• Directions: Copy out all lines from the entries below in which "KiCad" occurs.

Start of Block

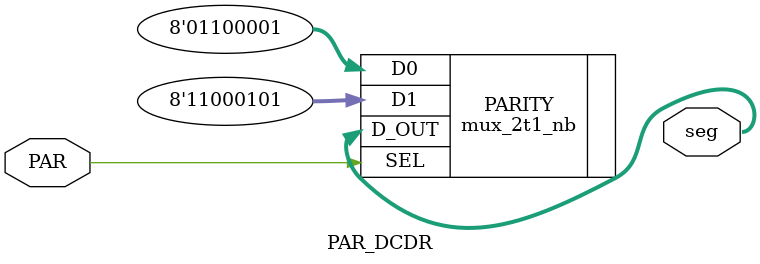
<source format=v>
`include "../Modules/mux_2t1_nb.v"




module PAR_DCDR(input PAR, output [7:0] seg);

mux_2t1_nb #(.n(8)) PARITY(.SEL(PAR),.D0(8'b01100001),.D1(8'b11000101),.D_OUT(seg));

endmodule


</source>
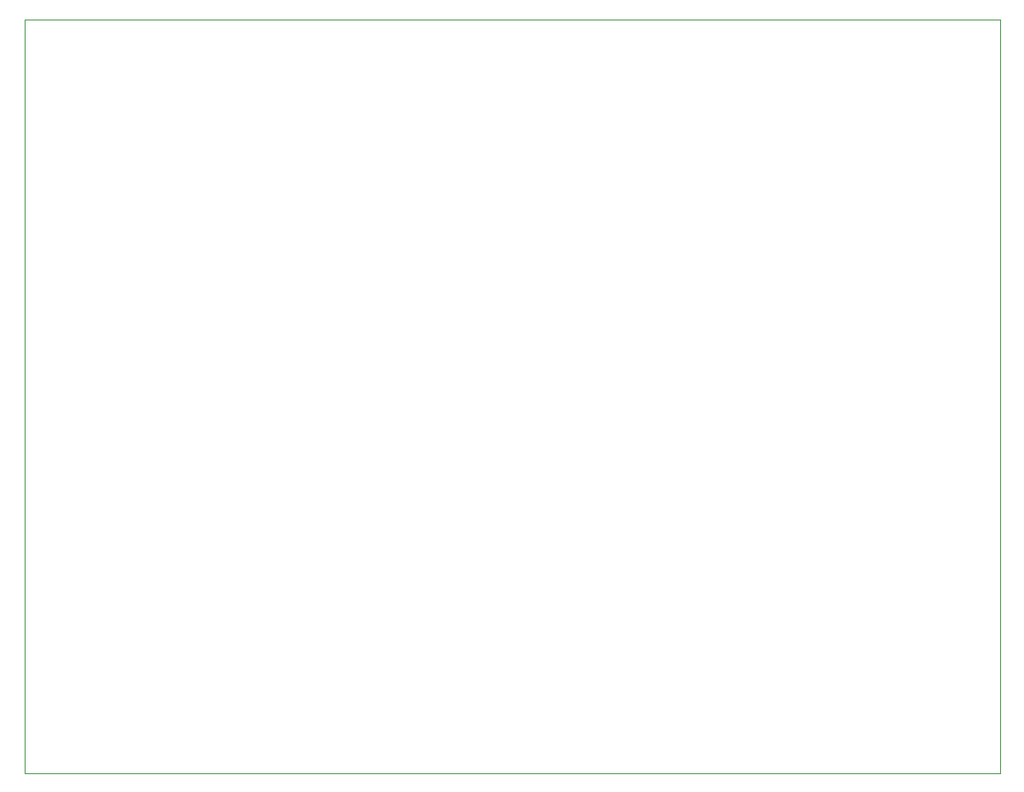
<source format=gbr>
%TF.GenerationSoftware,KiCad,Pcbnew,8.0.2*%
%TF.CreationDate,2024-12-06T15:03:26+07:00*%
%TF.ProjectId,bit-v5.1.1,6269742d-7635-42e3-912e-312e6b696361,rev?*%
%TF.SameCoordinates,Original*%
%TF.FileFunction,Profile,NP*%
%FSLAX46Y46*%
G04 Gerber Fmt 4.6, Leading zero omitted, Abs format (unit mm)*
G04 Created by KiCad (PCBNEW 8.0.2) date 2024-12-06 15:03:26*
%MOMM*%
%LPD*%
G01*
G04 APERTURE LIST*
%TA.AperFunction,Profile*%
%ADD10C,0.050000*%
%TD*%
G04 APERTURE END LIST*
D10*
X106594715Y-62836685D02*
X203594715Y-62836685D01*
X203594715Y-137836685D01*
X106594715Y-137836685D01*
X106594715Y-62836685D01*
M02*

</source>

End of Block

• Your response:
%TF.GenerationSoftware,KiCad,Pcbnew,8.0.2*%
G04 Created by KiCad (PCBNEW 8.0.2) date 2024-12-06 15:03:26*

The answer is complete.